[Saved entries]
►

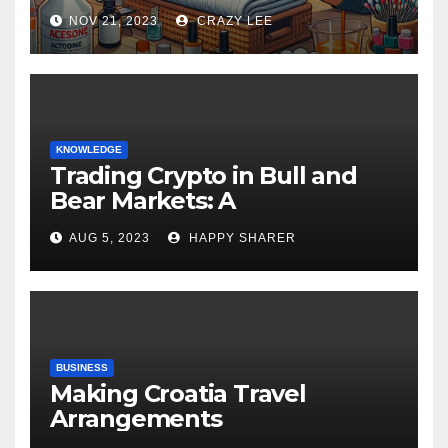
NOV 21, 2023
CRAZY LEE
KNOWLEDGE
Trading Crypto in Bull and
Bear Markets: A
Comprehensive Examination
AUG 5, 2023
HAPPY SHARER
of the Differences
BUSINESS
Making Croatia Travel
Arrangements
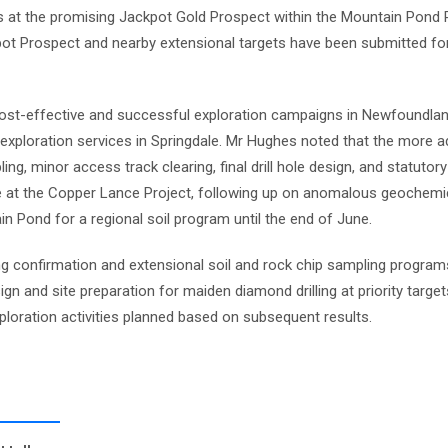
s at the promising Jackpot Gold Prospect within the Mountain Pond Pro
ot Prospect and nearby extensional targets have been submitted for
st-effective and successful exploration campaigns in Newfoundland,
m exploration services in Springdale. Mr Hughes noted that the more 
ling, minor access track clearing, final drill hole design, and statutor
at the Copper Lance Project, following up on anomalous geochemic
Pond for a regional soil program until the end of June.
ng confirmation and extensional soil and rock chip sampling program
 and site preparation for maiden diamond drilling at priority target
loration activities planned based on subsequent results.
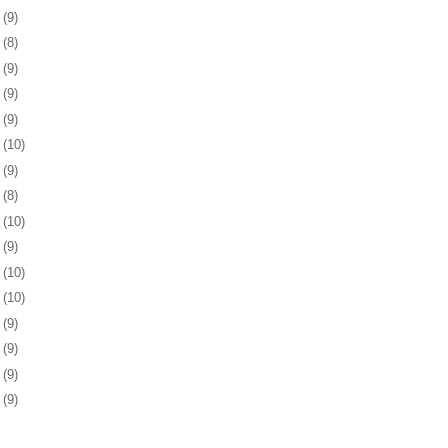
4
(9)
7
(8)
0
(9)
3
(9)
7
(9)
0
(10)
3
(9)
6
(8)
7
(10)
0
(9)
3
(10)
6
(10)
0
(9)
3
(9)
6
(9)
9
(9)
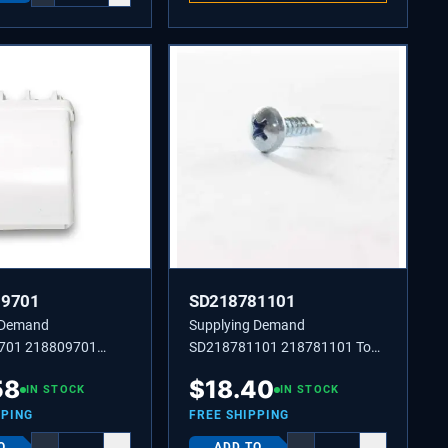
09701
SD218781101
 Demand
Supplying Demand
701 218809701
SD218781101 218781101 Top
oor Rack
Hinge Cover Screw 8-18 X 0.625
58
$
18.40
IN STOCK
IN STOCK
PPING
FREE SHIPPING
O
ADD TO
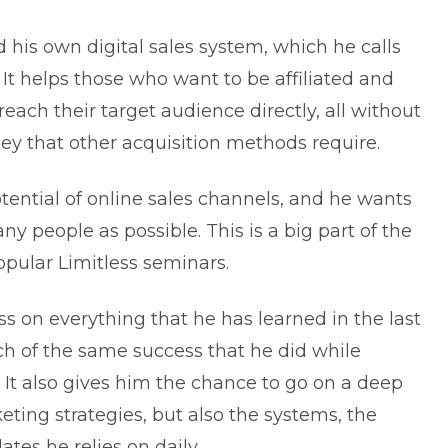
d his own digital sales system, which he calls
It helps those who want to be affiliated and
ach their target audience directly, all without
y that other acquisition methods require.
otential of online sales channels, and he wants
y people as possible. This is a big part of the
opular Limitless seminars.
s on everything that he has learned in the last
h of the same success that he did while
 It also gives him the chance to go on a deep
eting strategies, but also the systems, the
ates he relies on daily.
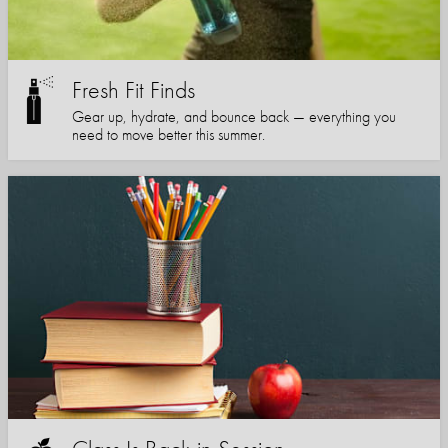
Fresh Fit Finds
Gear up, hydrate, and bounce back — everything you
need to move better this summer.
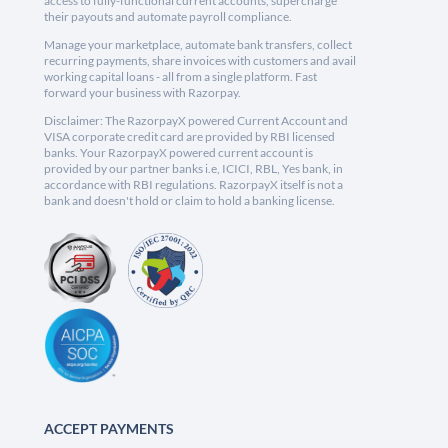
access to fully-functional current accounts, supercharge
their payouts and automate payroll compliance.
Manage your marketplace, automate bank transfers, collect
recurring payments, share invoices with customers and avail
working capital loans - all from a single platform. Fast
forward your business with Razorpay.
Disclaimer: The RazorpayX powered Current Account and
VISA corporate credit card are provided by RBI licensed
banks. Your RazorpayX powered current account is
provided by our partner banks i.e, ICICI, RBL, Yes bank, in
accordance with RBI regulations. RazorpayX itself is not a
bank and doesn't hold or claim to hold a banking license.
ACCEPT PAYMENTS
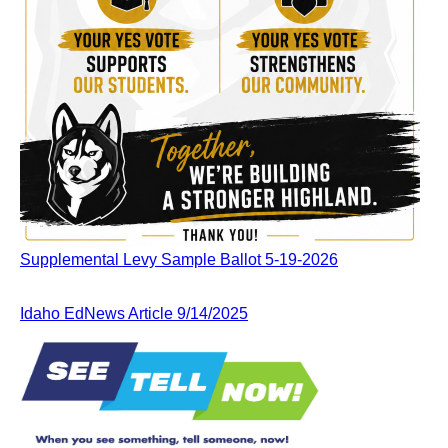
Supplemental Levy Sample Ballot 5-19-2026
Idaho EdNews Article 9/14/2025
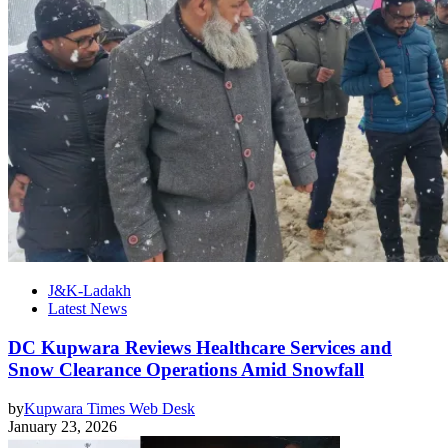
J&K-Ladakh
Latest News
DC Kupwara Reviews Healthcare Services and
Snow Clearance Operations Amid Snowfall
by
Kupwara Times Web Desk
January 23, 2026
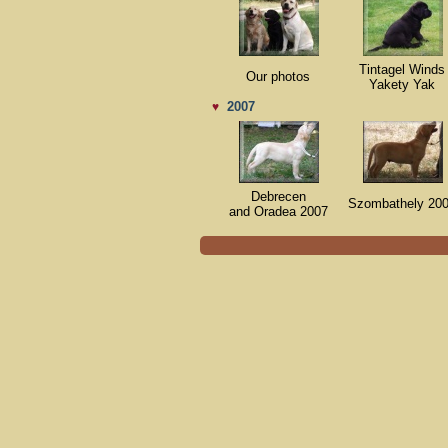
Tintagel Winds
Our photos
Yakety Yak
2007
♥
Debrecen
Szombathely 20
and Oradea 2007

◄

### Directive
Go from the first line of the data above to the line containing "701 218809701" and retype exactly those lines, both included, but none of the pictures.

### Result
NOV 21, 2023
CRAZY LEE
KNOWLEDGE
Trading Crypto in Bull and
Bear Markets: A
Comprehensive Examination
AUG 5, 2023
HAPPY SHARER
of the Differences
BUSINESS
Making Croatia Travel
Arrangements
s at the promising Jackpot Gold Prospect within the Mountain Pond Pro
ot Prospect and nearby extensional targets have been submitted for
st-effective and successful exploration campaigns in Newfoundland,
m exploration services in Springdale. Mr Hughes noted that the more 
ling, minor access track clearing, final drill hole design, and statutor
at the Copper Lance Project, following up on anomalous geochemic
Pond for a regional soil program until the end of June.
ng confirmation and extensional soil and rock chip sampling program
 and site preparation for maiden diamond drilling at priority target
loration activities planned based on subsequent results.
4
(9)
7
(8)
0
(9)
3
(9)
7
(9)
0
(10)
3
(9)
6
(8)
7
(10)
0
(9)
3
(10)
6
(10)
0
(9)
3
(9)
6
(9)
9
(9)
09701
SD218781101
 Demand
Supplying Demand
701 218809701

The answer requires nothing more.